Readers’ Advisory 1: The Word for World is Forest. Ursula K. Le Guin

I couldn’t pass up the opportunity to read one of the greats for this class. I read a short story by Le Guin, one of the Tales from Earthsea when I was younger. Her imagery is vivid and tone clear. I wanted to experience that again. The Athsheans used to be non-violent forest dwellers until the Terrans came and began cutting down their world.

Quick Facts

Author: Ursula K. Le Guin

Published 2010 Tor Books

189pp. 9780765324641. $11.99US, $14.99CAN

Science fiction

Available in print, eBook, and audiobook

Why I Read It

I couldn’t pass up the opportunity to read one of the greats for this class. I read a short story by Le Guin, one of the Tales from Earthsea when I was younger. Her imagery is vivid and tone clear. I wanted to experience that again.

TLL’s Tag

The Athsheans used to be non-violent forest dwellers until the Terrans came and began cutting down their world.

The Rundown

Sometime in the far future of spaceships and colonizing other worlds, Terra is without trees and desperately in need of them. Athshe, a planet 54 years away, is covered with them. It is an ideal place to settle and begin harvesting. But this planet is already inhabited, by the Athsheans. Athsheans are non-violent, forest-dwelling lifeforms that operate in harmony with nature. The Terrans land with no regard for the Athsheans, conscripting them into “voluntary” labor forces, disrupting their natural rhythms, and generally lording over them. Selver, an Athshean who was freed by an anthropologist turned friend, leads a revenge attack against the camp run by the Terran who raped and killed his wife. This sets in motion a series of events bringing violence to the Athshean way of life, but, ultimately, ridding them of the Terrans.

Here’s what I think

Reading Le Guin is an experience. Sometimes, it is a quick, fun, fantastic experience. Other times, it is a long, drawn out affair. For a story that is barely 200 pages, it felt like forever reading. Not for frivolous reasons, though. With such a short length, Le Guin was able to fit a fully realized alien planet, the social structure of the inhabitants of that planet, and the political machinations of the would-be colonizers of the alien planet. It has much more substance than a lot of fantasy and science fiction of the new millennium. If, at times, the social commentary seemed a little heavy-handed, well, that is to be expected. Writing is a political act, whether one chooses to believe and acknowledge it or not.

Final decision

Classic and award-winning

5Q–Hard to imagine it being better written.

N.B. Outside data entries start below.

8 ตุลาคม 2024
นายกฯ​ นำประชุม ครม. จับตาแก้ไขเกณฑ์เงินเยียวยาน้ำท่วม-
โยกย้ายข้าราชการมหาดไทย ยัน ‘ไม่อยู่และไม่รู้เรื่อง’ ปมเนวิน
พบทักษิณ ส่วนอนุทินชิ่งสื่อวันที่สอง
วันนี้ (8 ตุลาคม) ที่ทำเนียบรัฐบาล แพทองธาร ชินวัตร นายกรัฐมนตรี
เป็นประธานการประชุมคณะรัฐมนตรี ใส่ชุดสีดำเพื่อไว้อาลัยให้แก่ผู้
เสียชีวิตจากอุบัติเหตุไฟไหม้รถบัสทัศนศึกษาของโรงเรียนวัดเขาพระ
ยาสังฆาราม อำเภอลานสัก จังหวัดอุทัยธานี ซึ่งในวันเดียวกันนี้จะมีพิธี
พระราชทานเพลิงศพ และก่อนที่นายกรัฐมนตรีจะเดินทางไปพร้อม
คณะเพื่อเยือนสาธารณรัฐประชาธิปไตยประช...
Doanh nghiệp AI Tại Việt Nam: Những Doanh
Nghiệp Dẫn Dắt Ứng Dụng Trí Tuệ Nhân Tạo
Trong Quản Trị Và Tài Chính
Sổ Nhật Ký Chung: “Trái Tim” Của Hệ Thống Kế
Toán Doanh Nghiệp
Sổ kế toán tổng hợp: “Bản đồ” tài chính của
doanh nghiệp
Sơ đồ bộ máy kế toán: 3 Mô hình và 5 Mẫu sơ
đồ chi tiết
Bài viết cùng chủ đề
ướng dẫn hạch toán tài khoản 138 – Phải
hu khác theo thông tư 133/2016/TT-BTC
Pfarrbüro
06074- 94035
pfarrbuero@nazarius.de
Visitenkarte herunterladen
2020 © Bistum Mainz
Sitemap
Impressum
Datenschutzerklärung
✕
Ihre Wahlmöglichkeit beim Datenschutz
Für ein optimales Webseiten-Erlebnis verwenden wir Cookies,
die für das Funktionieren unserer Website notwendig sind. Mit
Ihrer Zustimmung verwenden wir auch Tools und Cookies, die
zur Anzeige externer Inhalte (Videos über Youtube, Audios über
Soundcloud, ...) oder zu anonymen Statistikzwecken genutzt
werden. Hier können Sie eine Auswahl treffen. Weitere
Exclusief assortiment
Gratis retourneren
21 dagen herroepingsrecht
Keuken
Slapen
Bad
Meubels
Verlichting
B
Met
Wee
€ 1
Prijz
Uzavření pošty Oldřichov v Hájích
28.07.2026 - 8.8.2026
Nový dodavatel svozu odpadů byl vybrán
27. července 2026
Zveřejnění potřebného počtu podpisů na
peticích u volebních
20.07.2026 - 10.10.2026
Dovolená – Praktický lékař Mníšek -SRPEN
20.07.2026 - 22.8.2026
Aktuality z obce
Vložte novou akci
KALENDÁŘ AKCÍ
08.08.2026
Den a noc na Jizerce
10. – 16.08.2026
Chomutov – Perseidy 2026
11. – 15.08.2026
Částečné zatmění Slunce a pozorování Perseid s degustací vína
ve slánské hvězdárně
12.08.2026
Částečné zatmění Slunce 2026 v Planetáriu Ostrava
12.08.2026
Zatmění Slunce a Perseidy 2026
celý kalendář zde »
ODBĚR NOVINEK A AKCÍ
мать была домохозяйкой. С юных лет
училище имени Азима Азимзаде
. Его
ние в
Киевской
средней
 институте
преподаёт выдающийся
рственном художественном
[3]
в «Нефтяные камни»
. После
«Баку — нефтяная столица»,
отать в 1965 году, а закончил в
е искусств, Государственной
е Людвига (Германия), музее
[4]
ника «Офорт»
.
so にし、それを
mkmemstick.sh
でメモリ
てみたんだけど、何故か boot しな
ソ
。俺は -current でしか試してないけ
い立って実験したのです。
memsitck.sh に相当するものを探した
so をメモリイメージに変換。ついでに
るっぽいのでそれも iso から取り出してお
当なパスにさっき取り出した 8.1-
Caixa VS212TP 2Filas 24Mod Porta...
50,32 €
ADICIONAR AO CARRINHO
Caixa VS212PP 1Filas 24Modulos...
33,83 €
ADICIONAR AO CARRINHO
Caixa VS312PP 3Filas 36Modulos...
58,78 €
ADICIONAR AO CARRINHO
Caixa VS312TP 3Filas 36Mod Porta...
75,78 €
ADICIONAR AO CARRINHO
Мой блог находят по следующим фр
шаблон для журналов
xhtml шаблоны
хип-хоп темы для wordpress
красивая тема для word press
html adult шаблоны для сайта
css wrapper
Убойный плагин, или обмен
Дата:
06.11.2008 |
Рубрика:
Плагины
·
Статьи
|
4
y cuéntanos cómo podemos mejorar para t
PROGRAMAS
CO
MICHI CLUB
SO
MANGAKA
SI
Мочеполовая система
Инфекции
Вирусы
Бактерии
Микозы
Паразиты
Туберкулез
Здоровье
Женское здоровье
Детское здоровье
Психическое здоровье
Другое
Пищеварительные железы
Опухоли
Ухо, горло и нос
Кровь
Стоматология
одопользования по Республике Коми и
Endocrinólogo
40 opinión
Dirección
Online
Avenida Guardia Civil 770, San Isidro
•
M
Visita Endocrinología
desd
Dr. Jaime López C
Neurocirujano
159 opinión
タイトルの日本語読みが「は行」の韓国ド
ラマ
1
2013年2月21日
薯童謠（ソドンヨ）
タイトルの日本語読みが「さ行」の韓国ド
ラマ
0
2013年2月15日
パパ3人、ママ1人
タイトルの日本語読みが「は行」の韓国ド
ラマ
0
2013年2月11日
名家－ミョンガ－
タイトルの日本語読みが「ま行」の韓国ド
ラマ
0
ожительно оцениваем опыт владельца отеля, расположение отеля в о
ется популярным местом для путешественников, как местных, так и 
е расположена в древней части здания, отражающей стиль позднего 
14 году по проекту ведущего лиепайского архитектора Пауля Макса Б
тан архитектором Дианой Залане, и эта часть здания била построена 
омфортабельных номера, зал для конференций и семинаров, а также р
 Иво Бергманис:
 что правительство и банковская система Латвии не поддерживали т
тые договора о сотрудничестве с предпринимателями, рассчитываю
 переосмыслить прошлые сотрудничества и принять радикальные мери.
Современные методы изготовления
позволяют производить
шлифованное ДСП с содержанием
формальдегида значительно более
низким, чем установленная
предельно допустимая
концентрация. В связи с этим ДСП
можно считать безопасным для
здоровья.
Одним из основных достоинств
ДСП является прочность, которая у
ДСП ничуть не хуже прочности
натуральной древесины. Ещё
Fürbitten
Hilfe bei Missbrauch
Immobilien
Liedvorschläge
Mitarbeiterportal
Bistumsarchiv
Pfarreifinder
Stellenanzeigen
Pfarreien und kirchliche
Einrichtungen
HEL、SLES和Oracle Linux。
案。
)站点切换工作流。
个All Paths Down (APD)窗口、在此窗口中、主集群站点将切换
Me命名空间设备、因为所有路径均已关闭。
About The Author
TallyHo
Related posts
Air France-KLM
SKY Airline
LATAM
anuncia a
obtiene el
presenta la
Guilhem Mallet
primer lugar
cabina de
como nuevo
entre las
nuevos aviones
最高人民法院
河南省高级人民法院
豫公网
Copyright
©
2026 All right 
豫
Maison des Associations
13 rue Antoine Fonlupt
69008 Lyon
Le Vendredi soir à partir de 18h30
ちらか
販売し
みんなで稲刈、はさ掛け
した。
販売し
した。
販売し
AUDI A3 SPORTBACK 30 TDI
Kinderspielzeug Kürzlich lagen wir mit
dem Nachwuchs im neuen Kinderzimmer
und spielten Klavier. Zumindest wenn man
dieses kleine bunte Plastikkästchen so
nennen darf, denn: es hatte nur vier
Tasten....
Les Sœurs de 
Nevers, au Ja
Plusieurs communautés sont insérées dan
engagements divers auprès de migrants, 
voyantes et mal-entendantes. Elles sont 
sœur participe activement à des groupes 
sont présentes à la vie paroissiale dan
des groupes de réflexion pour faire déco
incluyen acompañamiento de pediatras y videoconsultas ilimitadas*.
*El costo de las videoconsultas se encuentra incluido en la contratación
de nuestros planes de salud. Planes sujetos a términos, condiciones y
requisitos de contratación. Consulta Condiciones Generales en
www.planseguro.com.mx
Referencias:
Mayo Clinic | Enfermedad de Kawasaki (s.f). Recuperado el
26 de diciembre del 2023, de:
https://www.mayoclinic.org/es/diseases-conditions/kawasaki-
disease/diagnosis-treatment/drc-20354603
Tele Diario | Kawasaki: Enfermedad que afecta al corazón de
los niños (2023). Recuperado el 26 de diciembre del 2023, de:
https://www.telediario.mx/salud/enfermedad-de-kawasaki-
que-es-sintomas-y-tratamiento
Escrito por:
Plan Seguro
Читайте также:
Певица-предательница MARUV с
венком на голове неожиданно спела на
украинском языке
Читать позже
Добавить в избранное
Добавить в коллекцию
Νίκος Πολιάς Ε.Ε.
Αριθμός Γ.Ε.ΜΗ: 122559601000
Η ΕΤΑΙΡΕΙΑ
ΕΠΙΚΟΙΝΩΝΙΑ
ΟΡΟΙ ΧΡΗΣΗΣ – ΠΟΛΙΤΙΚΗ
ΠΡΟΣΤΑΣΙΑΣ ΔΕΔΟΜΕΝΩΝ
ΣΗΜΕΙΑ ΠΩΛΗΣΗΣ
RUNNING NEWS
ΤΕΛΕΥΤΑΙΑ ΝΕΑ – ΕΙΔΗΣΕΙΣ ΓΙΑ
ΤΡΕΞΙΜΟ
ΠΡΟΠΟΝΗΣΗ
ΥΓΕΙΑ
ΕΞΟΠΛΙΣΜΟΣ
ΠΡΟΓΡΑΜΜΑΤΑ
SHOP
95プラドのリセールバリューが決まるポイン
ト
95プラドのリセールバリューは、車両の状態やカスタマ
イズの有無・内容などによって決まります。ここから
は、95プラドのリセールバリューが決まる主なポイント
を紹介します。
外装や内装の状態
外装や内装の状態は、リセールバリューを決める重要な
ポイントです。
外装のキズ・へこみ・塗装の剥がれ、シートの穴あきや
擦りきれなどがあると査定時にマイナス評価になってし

4P–Broad general or genre appeal.

Readalikes, courtesy of NoveList Plus

Authors

Nancy Kress

Sherry S. Tepper

Titles

The Martian Chronicles, Ray Bradbury

Fortress in the Eye of Time, C. J. Cherryh

Hyperion, Dan Simmons

Appeal Factors

Dramatic, thought-provoking, bleak, leisurely paced

Book talk ideas

Davidson p.13

The Smith Camp massacre p.25-31

The new dream p.40-44

The conference p.66

Book discussion questions

1) What does it mean to seek facts rather than Truth?

2) What is Truth?

3) Why does Davidson hate the Athsheans so much?

4) What does it mean to be a god? What does it mean to be a god to the Athsheans?

5) Whose is the true reality, Davidson and his extreme, violent speciesism or Selver and his previously non-violent, forest dwelling?

Clues to the Future

Ursula K. Le Guin, Hainish Cycle, New Tahiti, Athshe, Athsheans, creechies, The Word for World is Forest, Lyubov, Selver, dream-time, colonialism, futuristic, alien planet, Captain Davidson

Awards and Lists

Hugo Award: Best Novella 1973

Nebula Award nominee

Locus Award nominee

Links to the Author, Interviews, and Reviews

Author website: http://www.ursulakleguin.com/UKL_info.html

The Guardian National Book Award Interview: http://www.theguardian.com/books/2014/nov/20/ursula-le-guin-wizardry-is-artistry-interview-national-book-awards

The Author Hour Interview: http://theauthorhour.com/ursula-k-le-guin/

Time magazine review quote: “Le Guin writes with painstaking intelligence. Her characters are complex and haunting, and her writing is remarkable for its sinewy grace.”

The Boston Globe review quote: “Like all great writers of fiction, Ursula K. Le Guin creates imaginary worlds that restore us, hearts eased, to our own.”

The Atlantic review quote: “Le Guin is the ideal science fiction writer.”